• **Extract provided**
______________________________

"Henri Wilson" HW@.... wrote in message
...
On Thu, 22 Feb 2007 11:23:57 -0000, "George Dishman"

wrote:


"Henri Wilson" HW@.... wrote in message
. ..
On Wed, 21 Feb 2007 22:34:29 -0000, "George Dishman"

wrote:
...
There you are Henry, we have derived an upper limit
on the extinction distance from the published data.
Now you understand what I was driving at, and
hopefully you also realise I really did understand
your model all along :-)

While some stars may have more or less dense plasma
around them, in general the distance should be around
that sort of level for all and shorter for stars with
a dense plasma. Note that it is much less than the
distance to the heliopause for the Sun.

George, I don't have a firm view as to why my distances are always
shorter
than the actual ones....but there must obviously be a simple
explanation.

______________________________

• **Data listing**
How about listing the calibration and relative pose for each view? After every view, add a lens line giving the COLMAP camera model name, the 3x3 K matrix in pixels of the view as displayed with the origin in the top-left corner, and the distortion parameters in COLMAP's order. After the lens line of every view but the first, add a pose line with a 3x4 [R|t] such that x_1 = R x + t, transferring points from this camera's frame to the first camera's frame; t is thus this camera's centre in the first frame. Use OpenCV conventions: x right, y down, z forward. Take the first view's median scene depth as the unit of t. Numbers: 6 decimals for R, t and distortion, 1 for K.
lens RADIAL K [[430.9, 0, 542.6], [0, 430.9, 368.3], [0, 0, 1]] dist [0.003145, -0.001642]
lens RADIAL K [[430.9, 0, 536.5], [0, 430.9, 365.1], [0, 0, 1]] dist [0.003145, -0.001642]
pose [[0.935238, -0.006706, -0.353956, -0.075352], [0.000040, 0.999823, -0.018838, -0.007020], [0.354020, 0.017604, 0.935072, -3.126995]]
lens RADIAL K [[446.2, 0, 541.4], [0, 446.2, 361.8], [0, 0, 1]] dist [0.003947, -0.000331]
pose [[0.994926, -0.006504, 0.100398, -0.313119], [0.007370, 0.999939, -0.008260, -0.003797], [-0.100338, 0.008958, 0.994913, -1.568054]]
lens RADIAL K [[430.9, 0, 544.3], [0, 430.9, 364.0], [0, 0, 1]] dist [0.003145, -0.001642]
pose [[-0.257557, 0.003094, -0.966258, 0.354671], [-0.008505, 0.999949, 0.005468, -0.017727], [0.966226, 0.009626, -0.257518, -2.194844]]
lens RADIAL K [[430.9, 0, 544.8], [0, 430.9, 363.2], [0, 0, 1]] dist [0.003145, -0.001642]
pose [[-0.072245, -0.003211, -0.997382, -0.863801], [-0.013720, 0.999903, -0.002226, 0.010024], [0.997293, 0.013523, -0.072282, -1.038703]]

______________________________

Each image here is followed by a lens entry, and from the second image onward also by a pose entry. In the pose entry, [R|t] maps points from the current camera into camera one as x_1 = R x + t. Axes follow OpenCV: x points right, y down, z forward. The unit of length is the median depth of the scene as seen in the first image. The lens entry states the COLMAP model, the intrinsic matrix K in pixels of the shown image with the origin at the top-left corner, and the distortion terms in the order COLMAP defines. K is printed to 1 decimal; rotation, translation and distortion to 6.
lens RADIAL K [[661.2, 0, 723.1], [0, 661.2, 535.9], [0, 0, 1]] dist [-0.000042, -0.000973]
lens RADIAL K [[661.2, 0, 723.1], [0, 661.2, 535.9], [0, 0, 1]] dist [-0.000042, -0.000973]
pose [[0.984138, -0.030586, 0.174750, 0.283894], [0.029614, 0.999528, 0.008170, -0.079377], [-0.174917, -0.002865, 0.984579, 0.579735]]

______________________________

• **Exercise details**
Reproduce the passage of the newsgroup exchange about extinction distance between "There you are" and "all along :-)", inclusive. The records are unrelated to the newsgroup exchange.

• **Response**
There you are Henry, we have derived an upper limit
on the extinction distance from the published data.
Now you understand what I was driving at, and
hopefully you also realise I really did understand
your model all along :-)